Specifically, two exciting forces that define innovation of disease detection and prevention include technological and social entities. The technological forces driving innovation are in full strength. The key to advancement in multiple areas resides in the maturation of Big Data Analytics, Artificial Intelligence, and Machine Learning. In Obermeyer and Emanuel (2016), medical doctors identify these technologies as the future of clinical medicine. The trend must continue and research-driven to address the most difficult challenges. Secondly, social forces resulting from the pandemic are emerging and addressing problems in new ways by leveraging and extending promising practices. Examples specific to healthcare include developing economically viable pain care models, telehealth, virtual visits, and outcomes-based clinical care models (Gallagher, 2021). Simultaneously, innovative thinking is inspiring and can drive ideas forward leverage forces used as a springboard to develop new solutions.
Pandemics represent a growing threat to humans' health across the planet stemming from the rise of emerging disease events that ignite them. COVID-19 is an example of an uncertain path and growth curve that results in economic collapse, mental health disorders, illness, and death while the global population waits for a vaccine. Pandemics originate from a diverse collection of microbes found in animal reservoirs with emergence driven by human activities. The unsustainable exploitation of the environment due to change, expansion, wildlife trade are all human factors driving pandemics (Workshop Report on Biodiversity and Pandemics of the Intergovernmental Platform on Biodiversity and Ecosystem Services (IPBES), 2020).
The intent of my work this term is to illustrate how Big Data Analytics can drive pandemic prevention in the next decade through discovery, automation, and critical decision making.
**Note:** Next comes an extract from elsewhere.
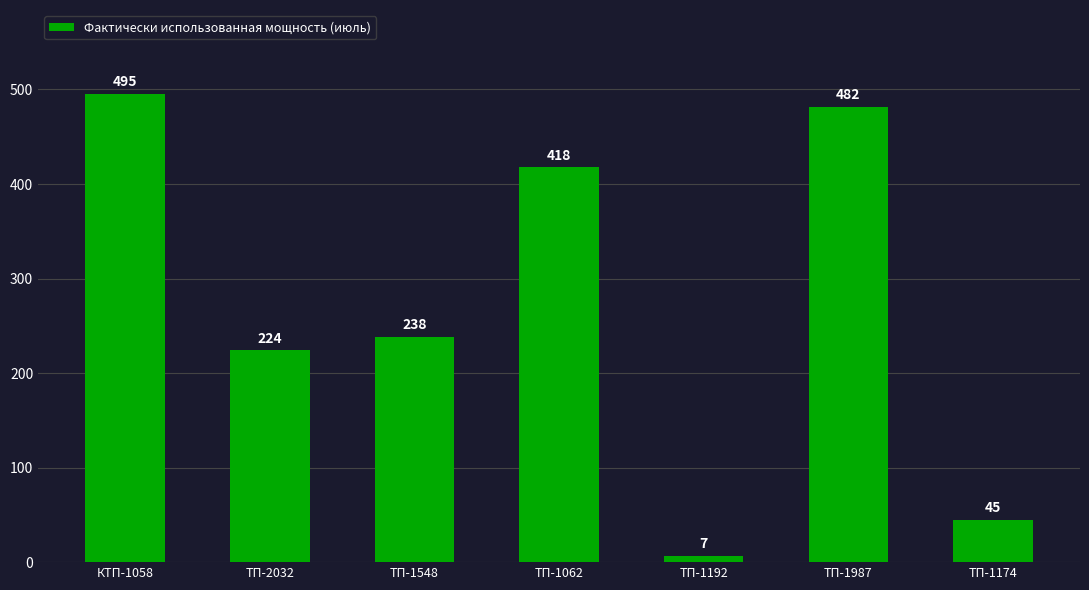

What is the sum of all values?

1908.0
While the topic domain appears overwhelming, the sensation is complementary to futurism.
References
Ahlgren, A. (2019). College Student:
My Generation Is Blind to the Prosperity Around Us. Foundation for Economic Education. https://fee.org/articles/college-student-my-generation-is-blind-to-the-prosperity-around-us/
Gallagher,
R. M. (2021). The Social Forces Healing Patients with Painful Conditions: What
Happens After COVID-19? Pain Medicine.
https://doi.org/10.1093/pm/pnaa486
Obermeyer,
Z., & Emanuel, E. J. (2016). Predicting the Future - Big Data, Machine
Learning, and Clinical Medicine. The New
England journal of medicine, 375(13), 1216-1219. https://doi.org/10.1056/NEJMp1606181
PNNL Researchers Confront COVID-19
Challenges. (2021). https://www.pnnl.gov/covid
Wang,
C. J., Ng, C. Y., & Brook, R. H. (2020). Response to COVID-19 in Taiwan:
Big Data Analytics, New Technology, and Proactive Testing. JAMA, 323(14), 1341-1342. https://doi.org/10.1001/jama.2020.3151
Workshop Report on Biodiversity and
Pandemics of the Intergovernmental Platform on Biodiversity and Ecosystem
Services (IPBES). (2020). I. Secretariat.